Bir diğeri ise hayvancılıktır. Çok güzel meralarımız var ama hepsi boş. Çünkü, hayvan ve yem pahalı. Bu yüzden üretim açısından sıkıntı yaşıyoruz. Meraları şuan ihale üzeri başkaları da gelip satın alabiliyor ve yıllık olarak kiralayabiliyor. Biz geldiğimizde bu meraları tamamen köylülerle birlikte işleyeceğiz. Gerekirse hayvanların alımını bizler sağlayıp, köylülere dağıtacağız, köylülerle birlikte proje hazırlayacağız. Yem ve gerekli veteriner hizmetlerini de sağlayarak, ortak bir şekilde bu hayvanı besleyerek ondan alacağımız süt ve süt ürünleriyle bütün Türkiye ve Ortadoğu'ya satışını sağlayacağız. 

“MANEVİ ŞAHSİYETLERİMİZİ DÜNYA’YA TANITACAĞIZ”

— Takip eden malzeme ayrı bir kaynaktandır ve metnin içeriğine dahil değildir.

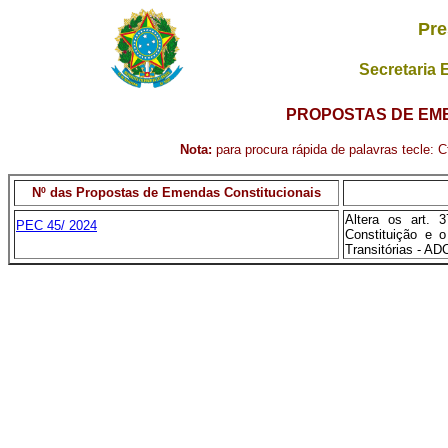
Pre
Secretaria 
PROPOSTAS DE EME
Nota:
para procura rápida de palavras tecle: Ct
Nº das Propostas de Emendas Constitucionais
Altera os art. 3
PEC 45/ 2024
Constituição e o
Transitórias - AD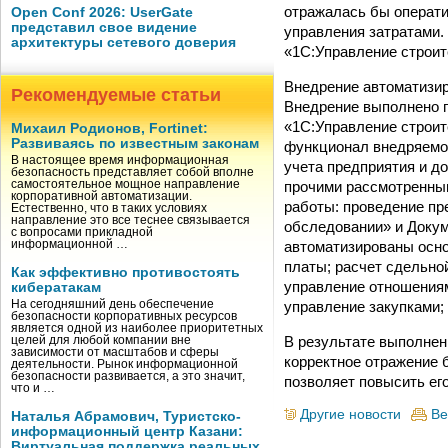
отражалась бы операти
Open Conf 2026: UserGate
представил свое видение
управления затратами.
архитектуры сетевого доверия
«1С:Управление строит
Внедрение автоматизир
Рекомендуемые статьи
Внедрение выполнено 
«1С:Управление строите
Михаил Родионов, Fortinet:
Развиваясь по известным законам
функционал внедряемо
В настоящее время информационная
учета предприятия и д
безопасность представляет собой вполне
прочими рассмотренны
самостоятельное мощное направление
корпоративной автоматизации.
работы: проведение пр
Естественно, что в таких условиях
направление это все теснее связывается
обследовании» и Докум
с вопросами прикладной
автоматизированы осно
информационной …
платы; расчет сдельно
Как эффективно противостоять
управление отношениям
кибератакам
управление закупками;
На сегодняшний день обеспечение
безопасности корпоративных ресурсов
является одной из наиболее приоритетных
В результате выполнен
целей для любой компании вне
зависимости от масштабов и сферы
корректное отражение 
деятельности. Рынок информационной
безопасности развивается, а это значит,
позволяет повысить ег
что и …
Другие новости
Ве
Наталья Абрамович, Туристско-
информационный центр Казани:
Виртуальная поддержка реальных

*Tarihi bir kent olan Diyarbakır’da turizm ile ilgili ne düşünüyorsunuz?

Diyarbakır Sahabeler şehri, ancak bir Konya'nın Mevlanası nasıl ki Japonya'dan turist getirebiliyorsa, bizim burada peygamberlerimize tüm Dünyadan insanların gelmesi gerekiyor. Manevi şahsiyetlerimizin olduğu alanların altyapısını oluşturarak, güzel bir projeyle bunları tüm dünyaya duyurabiliriz. Diyarbakır'ın en büyük turizm kaynağından bir tanesi de Dicle Nehri'dir.

Bu Dicle Nehri'nden Diyarbakırlı bile istifade edemiyor. Mesire alanlarımız yok. Dicle Nehri'nde sosyal alanlar kazandıracak projeler oluşturacağız. Sinek Çayı rafting için belki de dünyanın en iyi yerlerinden birisi. Su işletmeciliği, tarım üreticiliği, sebze ve meyve üretimini yine köylülerle işbirliği halinde yapacağız. Gerekli istihdamı sağlayarak tanzim satış mağazalarını oluşturarak kentin her yerine satacağız. Geri kalan ürünlerimizi de Dünya pazarına sağlayacağız. Ticari ağın oluşturulması için ise, Diyarbakır'ı Erbil ile komşu kent ilan edeceğiz. 

“ŞEYH SAİT’İN YATTIĞI YERİ MEZARLIK ALANINA ÇEVİRECEĞİZ”

*Şeyh Sait’in mezar yeri tespiti için bir girişiminiz olacak mı?

31 Mart'tan sonra burayı belediyenin kanuni bir hakkı olarak, mezarlık tescil hakkının da bulunmasıyla mezarlık alanına çevireceğiz. Şeyh Sait Efendi, mahkemedeki vasiyetnamesinde mezarının yapılmasını talep etmişti. Hem kanunen hem de vasiyeti gereği bunu yapma hakkı doğuyor. Hem insanidir, hem İslamidir, hem de hukukidir. İlk defnedildiği yer orası, fakat şuan orada mı değil mi bilmiyoruz. Önce onun tespiti yapılması gerekiyor.